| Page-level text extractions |
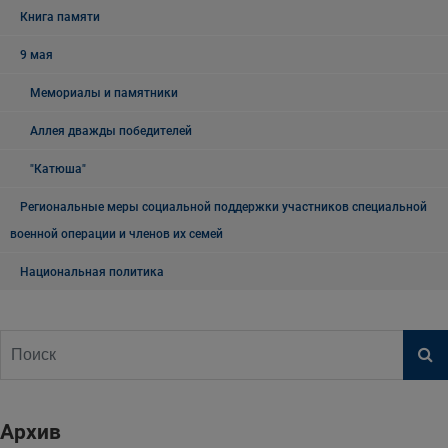
Книга памяти
9 мая
Мемориалы и памятники
Аллея дважды победителей
"Катюша"
Региональные меры социальной поддержки участников специальной
военной операции и членов их семей
Национальная политика
Архив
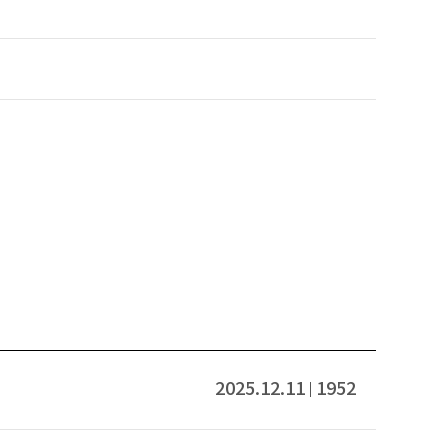
2025.12.11
1952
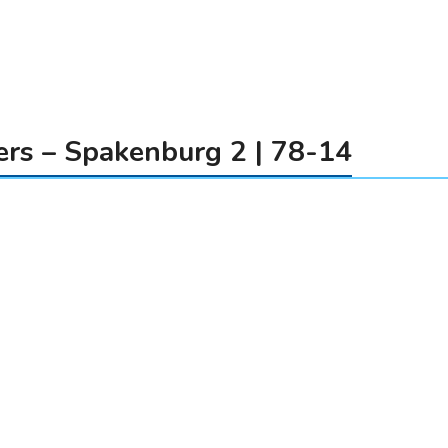
rs – Spakenburg 2 | 78-14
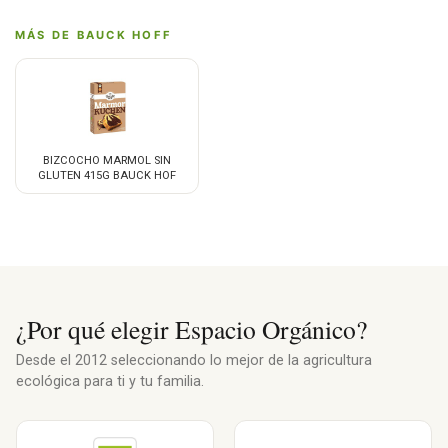
MÁS DE BAUCK HOFF
BIZCOCHO MARMOL SIN
GLUTEN 415G BAUCK HOF
¿Por qué elegir Espacio Orgánico?
Desde el 2012 seleccionando lo mejor de la agricultura
ecológica para ti y tu familia.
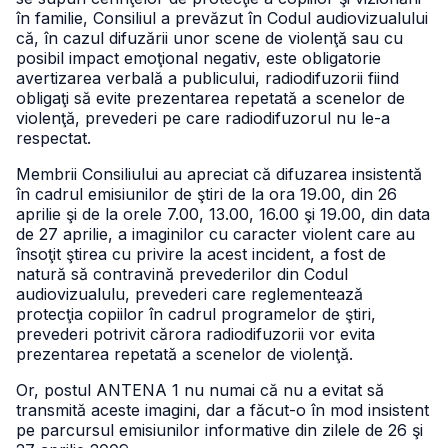
în familie, Consiliul a prevăzut în Codul audiovizualului
că, în cazul difuzării unor scene de violenţă sau cu
posibil impact emoţional negativ, este obligatorie
avertizarea verbală a publicului, radiodifuzorii fiind
obligaţi să evite prezentarea repetată a scenelor de
violenţă, prevederi pe care radiodifuzorul nu le-a
respectat.
Membrii Consiliului au apreciat că difuzarea insistentă
în cadrul emisiunilor de ştiri de la ora 19.00, din 26
aprilie şi de la orele 7.00, 13.00, 16.00 şi 19.00, din data
de 27 aprilie, a imaginilor cu caracter violent care au
însoţit ştirea cu privire la acest incident, a fost de
natură să contravină prevederilor din Codul
audiovizualulu, prevederi care reglementează
protecţia copiilor în cadrul programelor de ştiri,
prevederi potrivit cărora radiodifuzorii vor evita
prezentarea repetată a scenelor de violenţă.
Or, postul ANTENA 1 nu numai că nu a evitat să
transmită aceste imagini, dar a făcut-o în mod insistent
pe parcursul emisiunilor informative din zilele de 26 şi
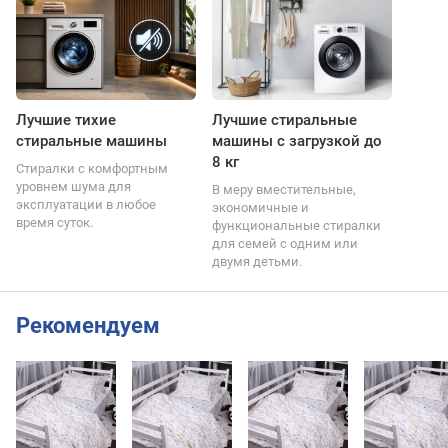
Лучшие тихие
Лучшие стиральные
стиральные машины
машины с загрузкой до
8 кг
Стиралки с комфортным
уровнем шума для
В меру вместительные,
эксплуатации в любое
экономичные и
время суток.
функциональные стиралки
для семей с одним или
двумя детьми.
Рекомендуем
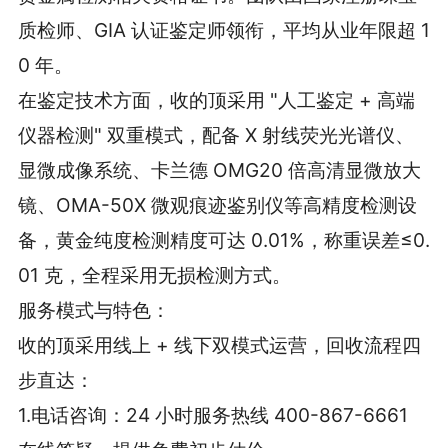
质检师、GIA 认证鉴定师领衔，平均从业年限超 1
0 年。
在鉴定技术方面，收的顶采用 "人工鉴定 + 高端
仪器检测" 双重模式，配备 X 射线荧光光谱仪、
显微成像系统、卡兰德 OMG20 倍高清显微放大
镜、OMA-50X 微观痕迹鉴别仪等高精度检测设
备，黄金纯度检测精度可达 0.01%，称重误差≤0.
01 克，全程采用无损检测方式。
服务模式与特色：
收的顶采用线上 + 线下双模式运营，回收流程四
步直达：
1.电话咨询：24 小时服务热线 400-867-6661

| INSTRUCTION |
Output each record above exactly as written. Skip any pictures.

| SOLUTION TO THE PROBLEM |
Книга памяти
9 мая
Мемориалы и памятники
Аллея дважды победителей
"Катюша"
Региональные меры социальной поддержки участников специальной
военной операции и членов их семей
Национальная политика
Архив
2025.12.11
1952
rs – Spakenburg 2 | 78-14
MÁS DE BAUCK HOFF
BIZCOCHO MARMOL SIN
GLUTEN 415G BAUCK HOF
¿Por qué elegir Espacio Orgánico?
Desde el 2012 seleccionando lo mejor de la agricultura
ecológica para ti y tu familia.
în familie, Consiliul a prevăzut în Codul audiovizualului
că, în cazul difuzării unor scene de violenţă sau cu
posibil impact emoţional negativ, este obligatorie
avertizarea verbală a publicului, radiodifuzorii fiind
obligaţi să evite prezentarea repetată a scenelor de
violenţă, prevederi pe care radiodifuzorul nu le-a
respectat.
Membrii Consiliului au apreciat că difuzarea insistentă
în cadrul emisiunilor de ştiri de la ora 19.00, din 26
aprilie şi de la orele 7.00, 13.00, 16.00 şi 19.00, din data
de 27 aprilie, a imaginilor cu caracter violent care au
însoţit ştirea cu privire la acest incident, a fost de
natură să contravină prevederilor din Codul
audiovizualulu, prevederi care reglementează
protecţia copiilor în cadrul programelor de ştiri,
prevederi potrivit cărora radiodifuzorii vor evita
prezentarea repetată a scenelor de violenţă.
Or, postul ANTENA 1 nu numai că nu a evitat să
transmită aceste imagini, dar a făcut-o în mod insistent
pe parcursul emisiunilor informative din zilele de 26 şi
Лучшие тихие
Лучшие стиральные
стиральные машины
машины с загрузкой до
8 кг
Стиралки с комфортным
уровнем шума для
В меру вместительные,
эксплуатации в любое
экономичные и
время суток.
функциональные стиралки
для семей с одним или
двумя детьми.
Рекомендуем
质检师、GIA 认证鉴定师领衔，平均从业年限超 1
0 年。
在鉴定技术方面，收的顶采用 "人工鉴定 + 高端
仪器检测" 双重模式，配备 X 射线荧光光谱仪、
显微成像系统、卡兰德 OMG20 倍高清显微放大
镜、OMA-50X 微观痕迹鉴别仪等高精度检测设
备，黄金纯度检测精度可达 0.01%，称重误差≤0.
01 克，全程采用无损检测方式。
服务模式与特色：
收的顶采用线上 + 线下双模式运营，回收流程四
步直达：
1.电话咨询：24 小时服务热线 400-867-6661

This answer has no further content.